Recently we are in process of working with Presto and configuring Hive Connector to it. It got connected successfully with steps given at prestodb.io/docs/current/connector/hive.html. An overview of our architecture is Presto is running on a different machine (Presto Machine) use Hive connector to communicate with Hadoop cluster which is running on different machines. Presto Machine have hive.properties file which tells Presto to use thrift connection to hive client and hdfs-site core-site.xml files for HDFS.
Below is the architecture of our environment.
Below is the command to invoke presto…
/presto –server XX.X.X.XX:9080 –catalog hive
There is no presto user exists in my Hadoop environment. Everything is working well as per documentation and Presto Machine/CLI can query data from Hive database.
But missing information in documents and question is with what Hadoop user, Presto is connected to?
Presto is using hiveServer2, and data present in Hive. I dig further in Ambari configurations and found that hive.server2.enable.doAs is set to “false” which means is that Hiveserver2 will run MR jobs in HDFS as “hive” user. Permissions in HDFS files related to Hive can be given only to “hive” users. We can call this configuration as HiveServer2 access with limited HDFS access. This default configuration shows that data is visible to any system on same network with just Presto(any other connector using HiveServer2).
Now let us says we would like to protect our data, the best way to protect Hive CLI would be to enable permissions for HDFS files/folders mapped to the Hive database and tables.

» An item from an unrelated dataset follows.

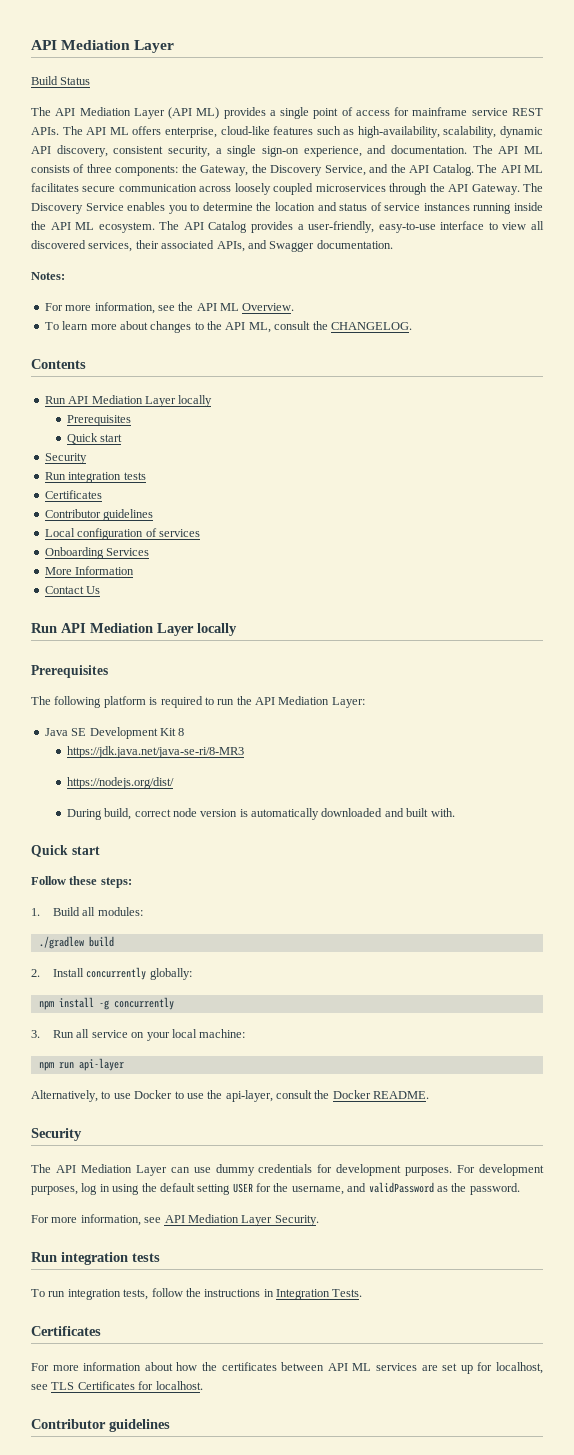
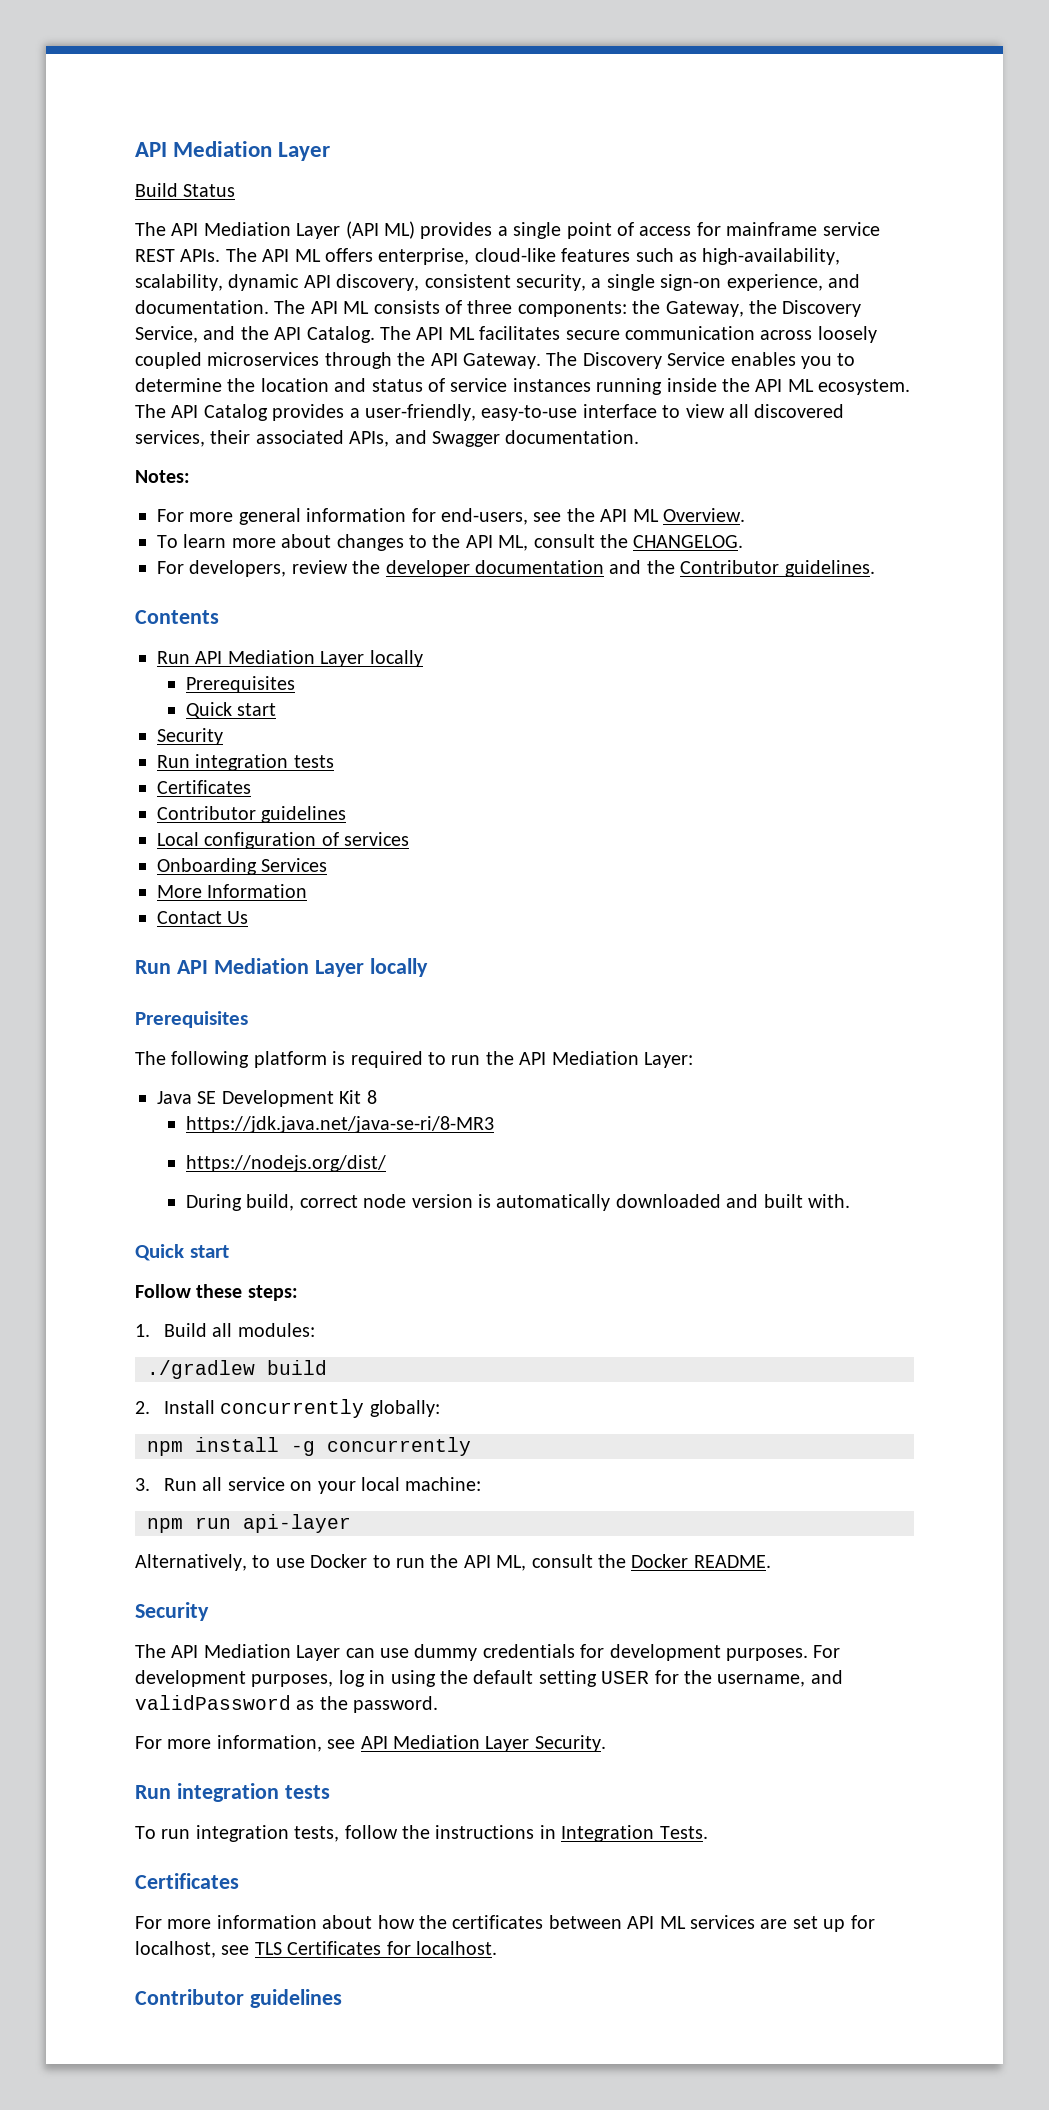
[94,302,155,314] information, -> [238,508,528,525] general information for end-users,
(412, 326) none -> [157,560,875,577] // For developers, review the developer documentation and the Contributor guidelines.
[186,1090,273,1102] use the api-layer, -> [396,1554,527,1571] run the API ML,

The other option to protect our data over Hiverserver2 is using ranger hive plugin and In order to secure metastore, it is also recommended to turn on storage-based authorization. Below are configuration changes: hive-site.xml or In Ambari -> Hive-> Config, ensure the hive.server2.enable.doAs is set to “true”.
What this means is that Hiveserver2 will run MR jobs in HDFS as the original user. Make sure to restart Hive service in Ambari after changing any configuration. In Ranger, within HDFS, create permissions for files pertaining to hive tables. Provide appropriate permission to the file corresponding to the Hive table. The users can access data through HDFS commands as well. Check the audit logs in Ranger. You will see audit entries in Hive and HDFS with the original user’s ID.
Happy Data security!!!